Join me on a pilgrimage. Weird ask, I know. But I would love to see you on next summer’s pilgrimage: a Rhine river cruise, with Tsh and Kyle Oxenreider, Mike and Alexandra Foley, and my wonderful priest at our co-cathedral, Fr. Tim Holeda. Last summer when I led a pilgrimage it was 3 weeks after my life blew up. My teenage son had already planned to come with me and we got covered in the love and care of the pilgrims we traveled with. It was the most healing thing that could possible have happened to us during that time of grief. Next summer, I’m taking my teenage daughter with me. I’d love it if you came along. Check out Tsh’s summary of the itinerary.
And please pray for me and my kids. This has been the hardest year of all of our lives. I’m so grateful for this community and all those who are holding us up through this season. I know there was a lot of speculation about what had happened and I wanted to wait until the divorce was finalized to address it. So thank you for your patience, kindness, and love.
With all my heart,
Haley
(Editor of Word on Fire Votive, Author, Podcaster)

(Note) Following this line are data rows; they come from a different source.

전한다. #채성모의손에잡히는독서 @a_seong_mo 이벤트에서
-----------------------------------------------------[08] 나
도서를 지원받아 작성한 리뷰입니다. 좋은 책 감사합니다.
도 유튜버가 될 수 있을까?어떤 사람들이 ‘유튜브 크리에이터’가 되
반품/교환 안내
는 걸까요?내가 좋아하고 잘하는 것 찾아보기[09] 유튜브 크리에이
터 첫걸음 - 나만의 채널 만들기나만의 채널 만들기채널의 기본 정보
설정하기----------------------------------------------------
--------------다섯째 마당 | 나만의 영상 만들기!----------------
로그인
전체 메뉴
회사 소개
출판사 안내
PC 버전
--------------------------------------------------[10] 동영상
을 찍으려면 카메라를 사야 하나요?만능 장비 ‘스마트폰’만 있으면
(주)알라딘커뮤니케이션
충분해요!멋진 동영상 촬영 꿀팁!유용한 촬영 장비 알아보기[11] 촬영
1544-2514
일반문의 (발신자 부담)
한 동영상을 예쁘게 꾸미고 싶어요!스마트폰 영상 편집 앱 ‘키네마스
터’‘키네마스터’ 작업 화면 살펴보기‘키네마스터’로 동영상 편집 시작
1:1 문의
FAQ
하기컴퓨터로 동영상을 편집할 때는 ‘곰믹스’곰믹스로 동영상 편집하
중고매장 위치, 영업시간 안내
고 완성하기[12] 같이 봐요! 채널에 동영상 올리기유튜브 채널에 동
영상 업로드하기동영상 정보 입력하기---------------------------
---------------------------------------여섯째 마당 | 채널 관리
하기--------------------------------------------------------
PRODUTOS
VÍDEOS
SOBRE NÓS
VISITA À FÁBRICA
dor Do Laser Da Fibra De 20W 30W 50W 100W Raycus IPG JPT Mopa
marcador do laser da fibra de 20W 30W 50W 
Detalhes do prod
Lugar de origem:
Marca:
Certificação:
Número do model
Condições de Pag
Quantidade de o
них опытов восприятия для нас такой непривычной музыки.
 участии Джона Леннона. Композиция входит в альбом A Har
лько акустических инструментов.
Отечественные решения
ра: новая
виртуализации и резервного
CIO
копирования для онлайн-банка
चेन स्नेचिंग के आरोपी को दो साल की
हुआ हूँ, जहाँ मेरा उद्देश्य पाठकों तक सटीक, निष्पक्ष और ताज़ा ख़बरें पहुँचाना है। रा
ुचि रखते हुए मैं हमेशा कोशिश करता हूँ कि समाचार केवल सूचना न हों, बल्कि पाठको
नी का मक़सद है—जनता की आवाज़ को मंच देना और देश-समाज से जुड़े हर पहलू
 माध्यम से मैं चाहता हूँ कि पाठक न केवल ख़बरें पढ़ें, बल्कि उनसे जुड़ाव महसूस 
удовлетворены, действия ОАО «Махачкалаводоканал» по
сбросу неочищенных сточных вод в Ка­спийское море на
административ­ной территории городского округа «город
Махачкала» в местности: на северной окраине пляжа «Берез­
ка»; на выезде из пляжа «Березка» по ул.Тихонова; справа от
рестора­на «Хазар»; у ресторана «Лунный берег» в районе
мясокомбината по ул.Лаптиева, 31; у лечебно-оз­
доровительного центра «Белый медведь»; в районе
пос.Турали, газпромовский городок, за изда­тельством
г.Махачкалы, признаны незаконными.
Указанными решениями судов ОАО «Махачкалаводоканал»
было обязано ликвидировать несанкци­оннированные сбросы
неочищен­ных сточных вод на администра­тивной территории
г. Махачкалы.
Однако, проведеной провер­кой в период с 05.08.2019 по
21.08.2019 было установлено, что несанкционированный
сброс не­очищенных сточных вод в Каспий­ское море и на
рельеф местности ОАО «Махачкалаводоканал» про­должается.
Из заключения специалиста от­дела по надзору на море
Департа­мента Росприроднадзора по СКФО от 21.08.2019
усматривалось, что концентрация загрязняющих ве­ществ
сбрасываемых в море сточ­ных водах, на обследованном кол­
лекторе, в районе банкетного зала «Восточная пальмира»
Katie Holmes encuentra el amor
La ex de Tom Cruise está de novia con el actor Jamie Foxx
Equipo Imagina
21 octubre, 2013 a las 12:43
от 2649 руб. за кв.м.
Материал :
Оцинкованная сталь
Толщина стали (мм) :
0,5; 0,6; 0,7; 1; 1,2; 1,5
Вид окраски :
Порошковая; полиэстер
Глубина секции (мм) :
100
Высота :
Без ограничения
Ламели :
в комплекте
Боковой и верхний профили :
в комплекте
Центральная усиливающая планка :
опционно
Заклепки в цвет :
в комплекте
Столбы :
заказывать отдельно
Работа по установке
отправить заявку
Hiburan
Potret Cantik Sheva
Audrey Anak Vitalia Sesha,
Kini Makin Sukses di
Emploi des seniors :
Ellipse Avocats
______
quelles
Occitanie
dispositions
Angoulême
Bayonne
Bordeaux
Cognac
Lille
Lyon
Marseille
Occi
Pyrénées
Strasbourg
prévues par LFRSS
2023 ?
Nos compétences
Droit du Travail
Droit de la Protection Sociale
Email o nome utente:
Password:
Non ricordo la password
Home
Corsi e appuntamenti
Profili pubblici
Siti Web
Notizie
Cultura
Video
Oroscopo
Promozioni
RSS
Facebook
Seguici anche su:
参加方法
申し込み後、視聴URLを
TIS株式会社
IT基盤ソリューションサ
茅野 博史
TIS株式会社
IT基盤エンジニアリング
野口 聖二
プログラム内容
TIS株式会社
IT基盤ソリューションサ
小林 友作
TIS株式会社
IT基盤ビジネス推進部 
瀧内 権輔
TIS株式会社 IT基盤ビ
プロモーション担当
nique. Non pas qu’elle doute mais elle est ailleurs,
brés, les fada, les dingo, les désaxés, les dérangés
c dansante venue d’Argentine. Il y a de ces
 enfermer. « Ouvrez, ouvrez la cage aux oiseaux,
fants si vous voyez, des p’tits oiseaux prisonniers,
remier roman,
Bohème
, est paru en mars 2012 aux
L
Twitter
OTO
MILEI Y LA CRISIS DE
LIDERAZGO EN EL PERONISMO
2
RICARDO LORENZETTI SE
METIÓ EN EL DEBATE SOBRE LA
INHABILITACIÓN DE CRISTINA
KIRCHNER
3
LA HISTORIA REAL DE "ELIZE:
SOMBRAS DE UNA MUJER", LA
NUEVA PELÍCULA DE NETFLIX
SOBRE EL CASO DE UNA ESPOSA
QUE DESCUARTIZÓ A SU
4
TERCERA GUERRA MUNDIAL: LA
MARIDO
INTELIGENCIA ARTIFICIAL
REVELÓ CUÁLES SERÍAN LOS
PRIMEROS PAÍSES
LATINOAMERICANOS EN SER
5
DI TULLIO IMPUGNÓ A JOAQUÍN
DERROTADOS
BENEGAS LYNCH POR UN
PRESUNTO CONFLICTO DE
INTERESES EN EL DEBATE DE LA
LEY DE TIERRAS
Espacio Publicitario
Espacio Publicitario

You owe no one an explanation of what happened, but thank you for giving us the opportunity to pray for you and your beautiful children. ❤️
Two weeks after I got married, my parents announced the end of their nearly 30 year marriage, and revealed a host of hidden wounds. I say this so that you know when I say that I’m praying for you and your family, it comes from a deep place of (some) understanding and compassion. When your kids are ready, Life Giving Wounds is a Catholic ministry for children of divorce that has been incredibly healing for me. Thank you for your vulnerability, and for trusting us to offer spiritual sacrifices for your family.